We were way up there. Really high and we turned and looked out over the city. Most of it was hidden in the trees except for a quick glance here and there of a house or a storefront. We couldn't find the vortex and now there was the moon's glow on the rocks. Things were getting steeper. I went up ahead of Jeff and reached out for the final vortex. I shut my eyes as a rested my hand on the crest and inside the circles of stones and suffered a little peace.

It was broken by the animal sounds. Crazy animals. I don't know what it sounded like. But maybe it was something squeezed real hard and very mad and maybe even sick in the head.
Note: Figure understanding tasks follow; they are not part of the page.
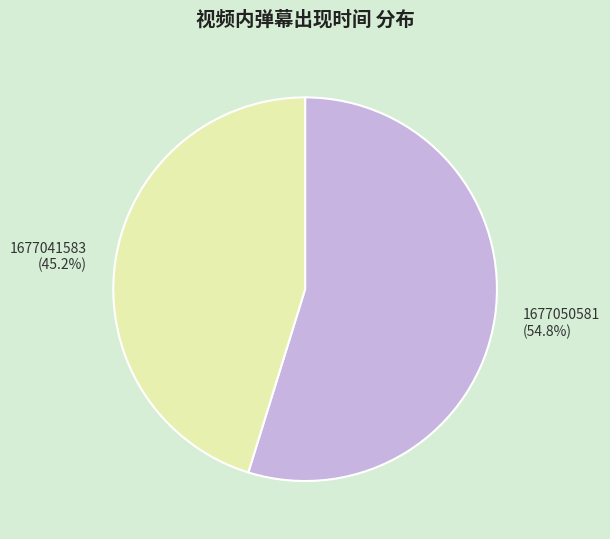

To the nearest percent, what portion does 1677041583 represent?

45%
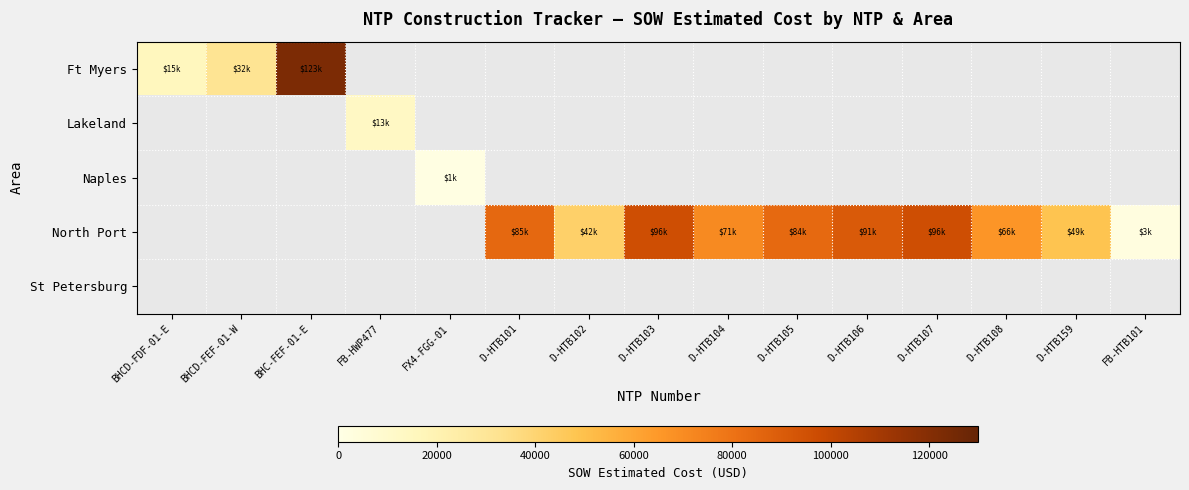

At D-HTB105, list the series in order from smallest to largest.

Ft Myers, Lakeland, Naples, North Port, St Petersburg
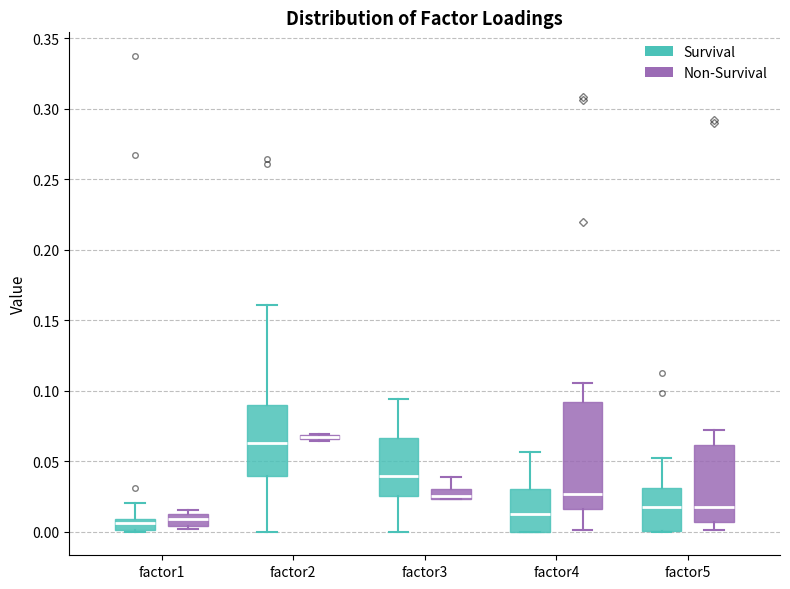

Which box is the tallest, from its lower edge to its upper edge?

factor4 (Non-Survival)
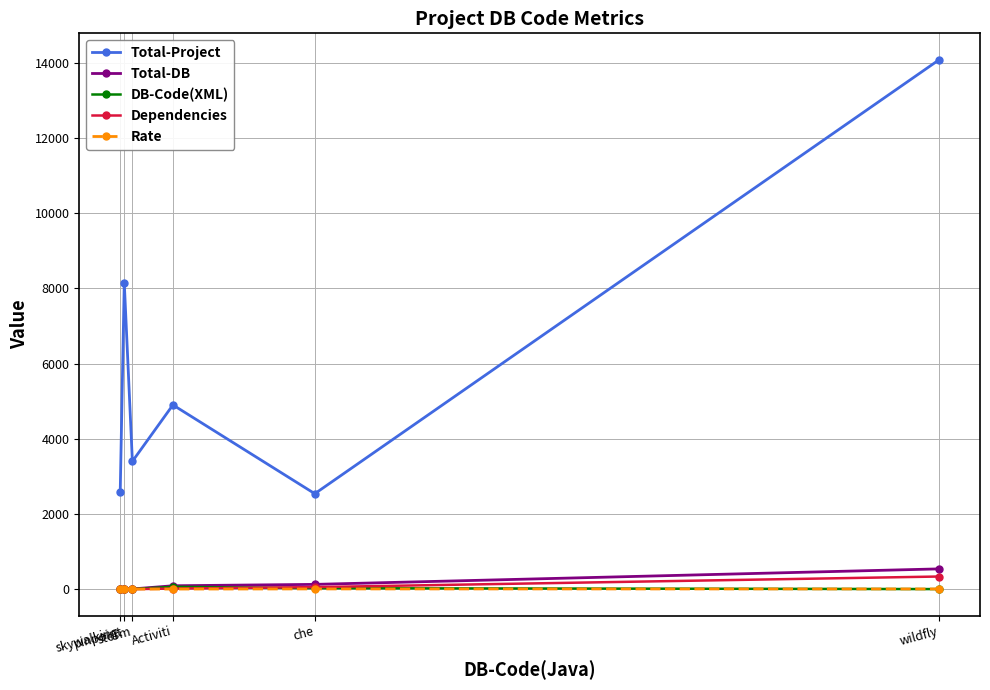

True or false: Total-DB and Total-Project cross at least once.

False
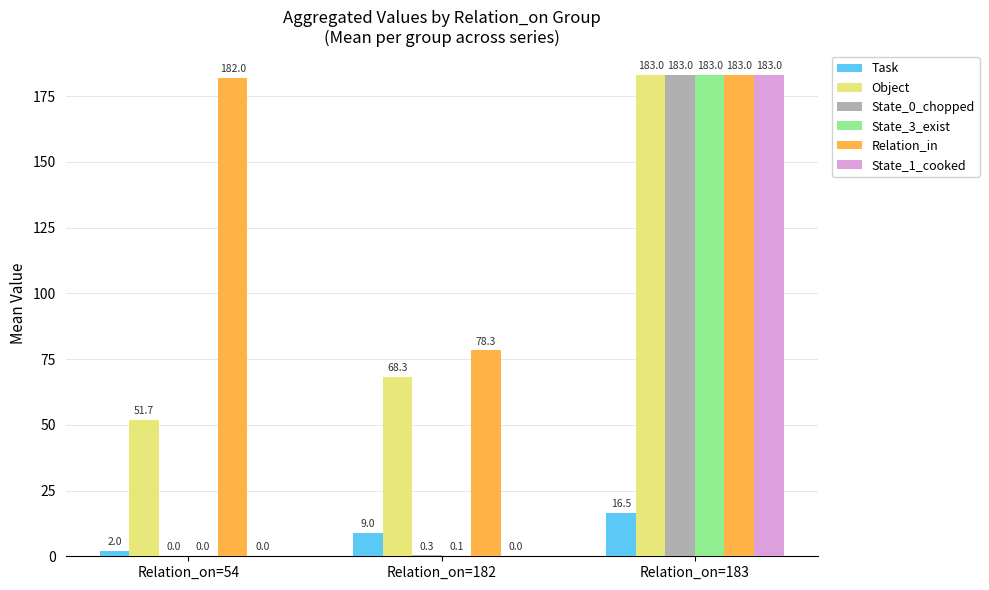

The value of State_0_chopped at Relation_on=54 is 85.3. True or false?

False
I was scared out of my mind. I slid down the lip of the mountain after Jeff and we ran the last fifty yards as fast as we'd ever ran in our lives. I clutched my crystal--now dizzy with energy--and took off for the car. I didn't look behind for fear that the whole mountain had lashed out at me. We slammed the doors shut and locked them.

It was seven hundred miles home to Los Angeles. We didn't mention the sound we'd heard. In fact, there wasn't much talking. Jeff slept some of the way and I munched Hostess cupcakes and drank Gatorade. We wanted to get home. After the kind folks, the hot afternoons and the yellow road lines slapping the car endlessly, home seemed like a place to be real and still.

Of course, Jeff and I stopped telling these stories years ago. We talk occasionally, maybe hang out and do something on the weekends but nothing could ever approach travelling through those Southwestern states and the nasty oblivion of those two thousand miles.